FranceDeux salariés se suicident à la Société Générale

Deux employés de la Société Générale se sont suicidés au mois d'août sur leur lieu de travail. L'un s'est jeté dans le vide depuis une terrasse, l'autre s'est pendu.

Deux salariés de la Société Générale se sont suicidés au mois d'août sur leur lieu de travail, l'un en Alsace, l'autre en région parisienne, a indiqué lundi la direction du groupe à l'AFP, confirmant des informations du journal «Le Parisien/Aujourd'hui en France».

«Nous avons appris avec grande tristesse le décès de ces deux collaborateurs», a déclaré une porte-parole, tout en précisant qu'à ce stade, «aucun élément ne permet de lier ces drames à l'environnement professionnel».

Il saute dans le vide à l'heure du dîner

Le premier suicide a eu lieu le 9 août dernier sur le site de Schiltigheim (Bas-Rhin) et concernait un salarié qui travaillait dans les services informatiques du centre monétique du groupe, a indiqué la porte-parole. Un homme de 49 ans est monté sur s'est jeté de la terrasse de l'immeuble de la banque pendant la pause de midi.

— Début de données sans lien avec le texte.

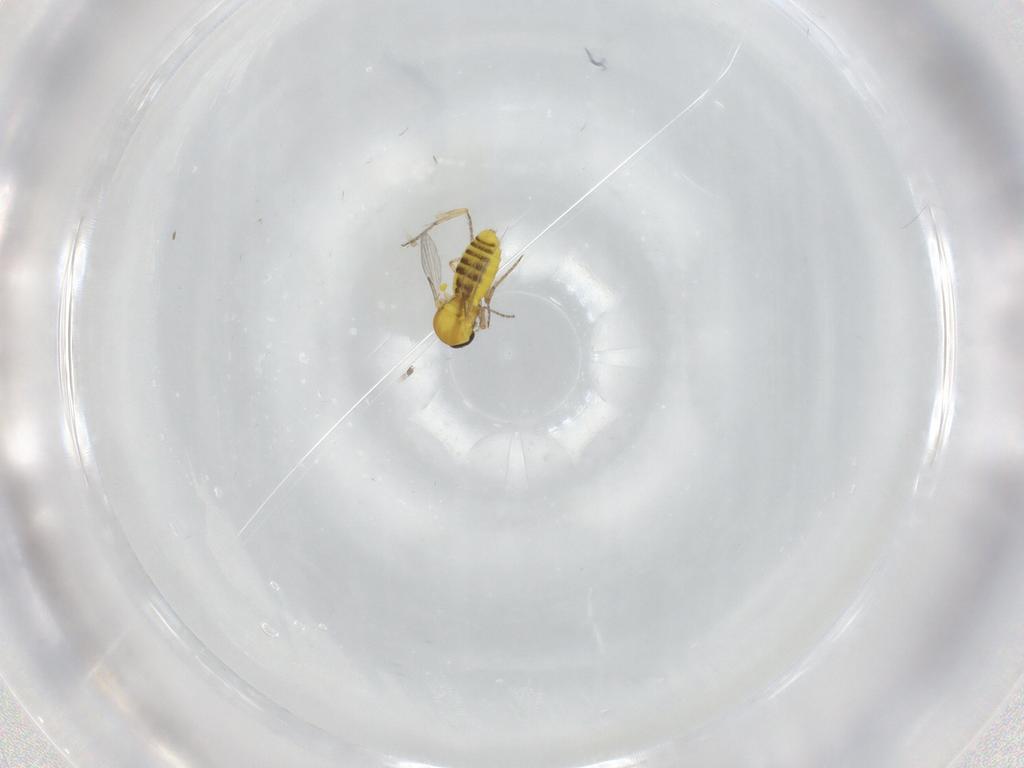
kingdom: Animalia
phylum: Arthropoda
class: Insecta
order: Diptera
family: Ceratopogonidae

Le second a eu lieu le 24 août dans les locaux de la Société Générale de Val de Fontenay à Fontenay-sous-Bois (Val-de-Marne). Là, un salarié de 58 ans s'est donné la mort par pendaison. Les deux hommes n'auraient pas laissé de message expliquant les raisons de leur geste.

Une action malmenée sur les marchés

La Société Générale emploie quelque 150'000 personnes dans le monde dont 40% en France. La valeur de l'action de la banque a fortement reculé ces dernières semaines, en raison de rumeurs évoquant son éventuelle faillite.

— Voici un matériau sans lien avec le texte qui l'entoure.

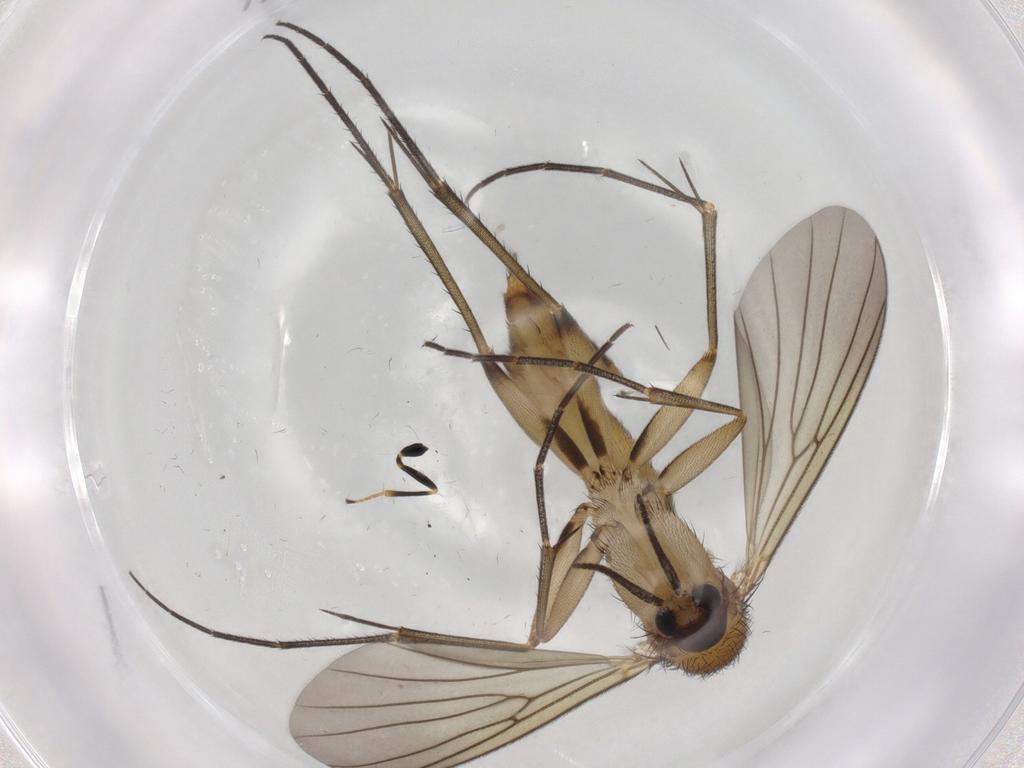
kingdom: Animalia
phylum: Arthropoda
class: Insecta
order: Diptera
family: Mycetophilidae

Selon la direction du groupe, une enquête de police est en cours dans les deux cas et le comité d'hygiène, de sécurité et des conditions de travail (CHSCT) a également ouvert une enquête sur le site de Fontenay-sous-Bois.

Un programme de prévention du stress

La direction précise avoir mis en place dès début 2008 un programme de prévention et de gestion du stress au travail avec l'ensemble des acteurs de l'entreprise, et souligne que le groupe dispose d'un observatoire du stress depuis janvier 2009.

De son côté, la CFDT a affirmé avoir saisi les CHSCT des deux sites pour «déclencher des enquêtes de façon à vérifier si ces gestes sont liés ou non aux conditions de travail", que le syndicat dit dénoncer depuis longtemps, notamment car "les effectifs ne cessent d'être comprimés en raison des départs naturels».